End-to-End RGB-IR Joint Image Compression with Channel-wise Cross-modality Entropy Model

wang haofeng

Published: 30 Oct 2024, Last Modified: 31 Oct 2024OpenReview Archive Direct UploadEveryoneCC BY-NC-ND 4.0

Abstract: RGB-IR image pairs are frequently applied simul- taneously in various applications like intelligent surveillance. However, as the number of modalities increases, the required data storage and transmission costs also doubles. Therefore, efficient RGB-IR data compression is essential. This work proposes a joint compression framework for RGB-IR image pair. Specifically, to fully utilize cross-modality prior information for accurate context probability modeling within and between modalities, we propose a Channel-wise Cross-modality Entropy Model (CCEM).

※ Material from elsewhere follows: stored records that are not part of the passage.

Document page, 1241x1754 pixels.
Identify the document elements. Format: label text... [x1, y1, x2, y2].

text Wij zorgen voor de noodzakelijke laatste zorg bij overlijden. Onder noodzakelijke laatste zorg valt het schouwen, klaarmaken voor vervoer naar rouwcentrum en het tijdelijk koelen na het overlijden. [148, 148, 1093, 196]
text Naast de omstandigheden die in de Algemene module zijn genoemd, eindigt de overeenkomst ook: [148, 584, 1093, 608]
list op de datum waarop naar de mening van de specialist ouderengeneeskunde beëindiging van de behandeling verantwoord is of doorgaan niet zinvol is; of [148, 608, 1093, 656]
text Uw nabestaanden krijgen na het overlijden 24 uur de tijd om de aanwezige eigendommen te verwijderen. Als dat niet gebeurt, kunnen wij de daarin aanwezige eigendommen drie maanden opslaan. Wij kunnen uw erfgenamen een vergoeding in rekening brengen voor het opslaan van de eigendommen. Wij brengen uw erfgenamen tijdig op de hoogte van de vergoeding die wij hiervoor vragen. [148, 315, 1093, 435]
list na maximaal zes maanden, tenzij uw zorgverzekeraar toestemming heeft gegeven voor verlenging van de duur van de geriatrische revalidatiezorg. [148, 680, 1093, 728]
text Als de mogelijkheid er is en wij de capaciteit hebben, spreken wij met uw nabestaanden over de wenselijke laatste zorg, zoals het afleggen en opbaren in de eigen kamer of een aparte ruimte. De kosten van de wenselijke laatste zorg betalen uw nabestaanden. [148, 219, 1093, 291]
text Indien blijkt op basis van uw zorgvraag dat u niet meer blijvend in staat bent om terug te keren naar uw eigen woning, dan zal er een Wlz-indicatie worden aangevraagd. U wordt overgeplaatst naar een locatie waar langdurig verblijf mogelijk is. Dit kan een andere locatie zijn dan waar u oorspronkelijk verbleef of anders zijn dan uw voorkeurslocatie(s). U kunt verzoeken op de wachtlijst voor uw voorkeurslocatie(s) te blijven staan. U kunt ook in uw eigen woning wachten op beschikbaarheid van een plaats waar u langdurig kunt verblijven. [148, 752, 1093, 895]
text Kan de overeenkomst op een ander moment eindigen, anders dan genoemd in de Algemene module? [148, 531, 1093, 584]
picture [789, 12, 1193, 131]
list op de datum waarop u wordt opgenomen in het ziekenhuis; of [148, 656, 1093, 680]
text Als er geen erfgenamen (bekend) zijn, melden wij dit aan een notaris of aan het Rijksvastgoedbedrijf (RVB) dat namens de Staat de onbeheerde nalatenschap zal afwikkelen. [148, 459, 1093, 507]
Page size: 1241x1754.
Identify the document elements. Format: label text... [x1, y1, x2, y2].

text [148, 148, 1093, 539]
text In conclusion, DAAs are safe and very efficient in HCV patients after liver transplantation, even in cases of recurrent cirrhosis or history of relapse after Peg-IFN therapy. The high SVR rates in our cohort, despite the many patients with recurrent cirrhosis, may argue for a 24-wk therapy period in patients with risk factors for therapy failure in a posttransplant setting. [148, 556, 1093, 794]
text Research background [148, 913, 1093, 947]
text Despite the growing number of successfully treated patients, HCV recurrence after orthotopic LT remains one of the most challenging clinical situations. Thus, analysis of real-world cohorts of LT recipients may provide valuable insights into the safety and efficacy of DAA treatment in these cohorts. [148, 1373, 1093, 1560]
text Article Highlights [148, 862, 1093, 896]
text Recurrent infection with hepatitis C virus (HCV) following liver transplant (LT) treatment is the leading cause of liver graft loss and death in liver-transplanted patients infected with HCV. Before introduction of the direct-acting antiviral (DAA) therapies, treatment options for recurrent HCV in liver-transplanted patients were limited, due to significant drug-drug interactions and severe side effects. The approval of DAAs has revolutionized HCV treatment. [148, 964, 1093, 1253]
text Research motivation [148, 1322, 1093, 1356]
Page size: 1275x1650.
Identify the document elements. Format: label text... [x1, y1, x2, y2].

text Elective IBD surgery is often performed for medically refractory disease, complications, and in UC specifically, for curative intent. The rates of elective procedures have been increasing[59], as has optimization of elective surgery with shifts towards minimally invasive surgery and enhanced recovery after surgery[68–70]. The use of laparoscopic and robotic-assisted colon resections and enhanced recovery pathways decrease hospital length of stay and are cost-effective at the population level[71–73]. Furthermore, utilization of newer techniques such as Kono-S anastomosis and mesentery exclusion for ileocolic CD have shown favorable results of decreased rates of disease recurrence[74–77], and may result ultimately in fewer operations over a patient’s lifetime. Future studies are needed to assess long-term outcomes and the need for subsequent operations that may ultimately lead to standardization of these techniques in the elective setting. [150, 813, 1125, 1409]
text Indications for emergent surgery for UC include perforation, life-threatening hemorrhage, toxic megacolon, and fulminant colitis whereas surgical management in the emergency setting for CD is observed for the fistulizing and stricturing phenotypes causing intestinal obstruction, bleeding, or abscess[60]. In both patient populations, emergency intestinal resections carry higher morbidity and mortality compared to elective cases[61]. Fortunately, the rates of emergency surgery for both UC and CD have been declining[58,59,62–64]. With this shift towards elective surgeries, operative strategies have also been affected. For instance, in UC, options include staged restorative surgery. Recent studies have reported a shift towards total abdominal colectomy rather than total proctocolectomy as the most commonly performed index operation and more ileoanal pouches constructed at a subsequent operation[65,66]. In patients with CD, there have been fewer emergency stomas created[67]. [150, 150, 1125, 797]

Among CCEM, a Low-frequency Context Extraction Block (LCEB) and a Low-frequency Context Fusion Block (LCFB) are designed for extracting and aggregating the global low-frequency information from both modalities, which assist the model in predicting entropy parameters more accurately. Experimental results demonstrate that our approach outperforms existing single-modality image compression methods on LLVIP dataset. Compared to MLIC++, the best-performing image codec on the Kodak dataset, our proposed framework achieves a bit rate saving of 14.6% for RGB-IR pair.